> PROBLEM REQUIREMENTS
Copy out the records word for word, starting at the line that contains "Rooted at the" and going through the end of the records.
◆ ◆ ◆
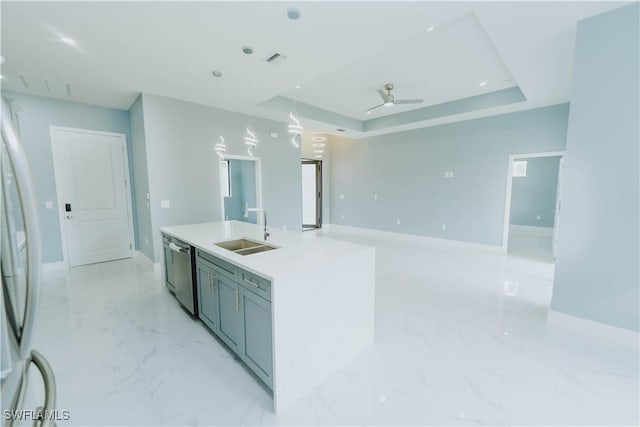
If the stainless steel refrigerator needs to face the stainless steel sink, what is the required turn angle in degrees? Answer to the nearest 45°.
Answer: approximately 45° to its left

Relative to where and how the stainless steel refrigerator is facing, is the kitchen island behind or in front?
in front

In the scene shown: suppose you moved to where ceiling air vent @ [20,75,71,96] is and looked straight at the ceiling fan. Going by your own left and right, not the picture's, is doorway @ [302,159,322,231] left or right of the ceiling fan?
left

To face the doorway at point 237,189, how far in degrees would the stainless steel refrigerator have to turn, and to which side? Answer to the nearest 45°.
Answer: approximately 45° to its left

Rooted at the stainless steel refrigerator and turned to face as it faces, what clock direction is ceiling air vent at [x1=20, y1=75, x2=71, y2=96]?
The ceiling air vent is roughly at 9 o'clock from the stainless steel refrigerator.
◆ ◆ ◆
> ANSWER TO THIS TASK
Rooted at the stainless steel refrigerator and turned to face as it faces, what clock direction is ceiling air vent at [x1=20, y1=75, x2=71, y2=96]?
The ceiling air vent is roughly at 9 o'clock from the stainless steel refrigerator.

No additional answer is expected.